So thanks to the miraculous photovoltaic effect, electricity is birthed of sunlight and silicone.  Solar made simple.  Got it. So plug the TV into the solar panel’s outlet and you’re good to go right? Not quite. First, the solar panels are usually next to a TV since the best direct sun is often on top of a house or mounted on a pole or rack a ways from the house. So the electricity generated from that panel needs to be routed to where it can be used. That happens through conductors or “wire” that connects to the leads of each solar panel. Often there is more than one panel involved, which we call an “array” that need to be wired into groups called “strings” in order to match the voltage and current from the array with the right equipment downstream.

But not just any old wire will do. It has to be rated to carry DC current at certain levels at certain temperatures in certain environments (hot roofs vs underground). So what is DC current or electricity? DC is “direct current” electricity. It’s direct because electrons flow in only one direction. It’s also the form that batteries store. But it doesn’t travel long distances well. On the other hand, AC current (“alternating current”) is a form of electricity where the electrons alternate directions and travels over long distances without the losses of DC current. Accordingly, utilities specialize in producing and supplying AC electricity to homes and businesses to power almost everything.

Storage or Work

Once produced and moved from the solar panel, DC electricity must either be stored or put to work. The options really boil down to these:

  • Option 1: DC electricity directly connected to power a DC appliance (or “load”)
  • Option 2: DC electricity stored in a battery to power a DC appliance later
  • Option 3: DC electricity “inverted” or transformed into AC electricity to power AC loads
  • Option 4: DC electricity inverted into AC electricity and “sold” back to the utility grid
  • Option 5: DC electricity stored in a battery, then later inverted into AC electricity to power AC loads

Option 1 is the most simple, but of limited utility. “PV Direct” systems only supply power while the sun shines. And the loads must be able to handle variable power depending on the strength of the sunlight and shade. Well water pumps and attic fans are typical examples.

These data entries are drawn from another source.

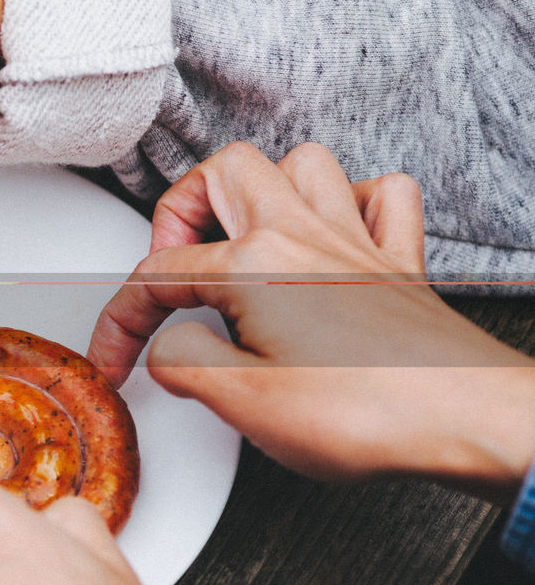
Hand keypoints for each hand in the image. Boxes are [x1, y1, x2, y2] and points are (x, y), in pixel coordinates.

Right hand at [88, 142, 534, 500]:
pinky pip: (383, 195)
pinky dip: (353, 201)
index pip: (158, 276)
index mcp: (257, 265)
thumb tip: (167, 347)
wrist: (469, 421)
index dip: (120, 320)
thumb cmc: (370, 413)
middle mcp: (305, 236)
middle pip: (226, 170)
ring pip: (304, 163)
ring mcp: (357, 242)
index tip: (115, 357)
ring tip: (242, 235)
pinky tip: (332, 233)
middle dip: (182, 209)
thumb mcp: (244, 403)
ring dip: (265, 189)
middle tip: (173, 264)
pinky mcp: (401, 264)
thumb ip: (183, 363)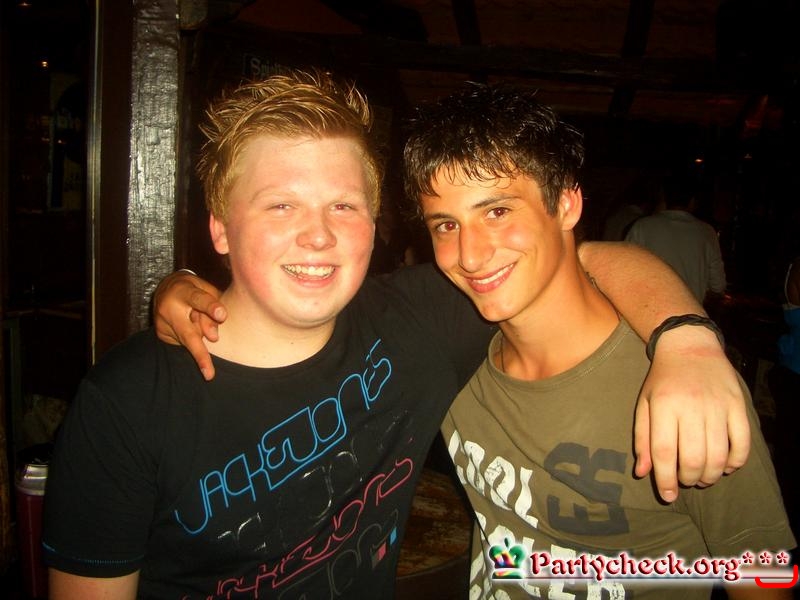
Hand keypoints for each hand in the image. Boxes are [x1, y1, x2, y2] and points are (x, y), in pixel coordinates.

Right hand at [153, 271, 225, 379]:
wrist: (166, 288)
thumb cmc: (194, 289)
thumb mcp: (206, 290)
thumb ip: (214, 309)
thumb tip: (214, 338)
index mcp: (184, 291)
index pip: (199, 300)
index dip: (211, 307)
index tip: (222, 315)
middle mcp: (169, 308)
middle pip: (188, 333)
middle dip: (200, 354)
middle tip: (209, 374)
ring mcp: (162, 323)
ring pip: (188, 340)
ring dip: (200, 337)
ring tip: (197, 319)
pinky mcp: (160, 334)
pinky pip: (182, 343)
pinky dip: (192, 339)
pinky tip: (190, 326)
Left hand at [633, 325, 749, 502]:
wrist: (689, 347)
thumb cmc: (662, 380)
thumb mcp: (644, 404)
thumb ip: (642, 439)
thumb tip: (643, 473)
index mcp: (663, 406)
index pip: (664, 452)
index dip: (665, 480)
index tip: (667, 496)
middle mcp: (691, 406)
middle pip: (693, 459)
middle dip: (688, 479)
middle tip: (684, 481)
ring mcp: (717, 406)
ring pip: (718, 456)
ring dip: (710, 476)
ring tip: (702, 478)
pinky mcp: (738, 405)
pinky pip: (742, 443)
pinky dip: (735, 463)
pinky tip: (725, 466)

Option 2 is the typical system for RVs, boats, and other remote “off-grid” power needs (lighting, remote pumps, instruments, telecom, sensors, etc).

Option 3 & 4 happens in a typical “grid-tied” residential system. The house uses solar energy to power AC loads while the sun shines or sells it back to the grid if not needed.

Option 5 is the most complex scenario and is the system used for off-grid homes, or grid-tied homes with battery back-up systems (a/k/a hybrid systems).

Knowledge is Power

While the sun is certainly power, so is knowledge! Knowing the basics of solar electric systems, you can make better-informed plans and decisions about how to employ solar systems for your project. You can have more efficient phone discussions with us about what are looking to do. You can better evaluate a contractor’s proposal. And frankly, you stand a better chance of being happy with the end result.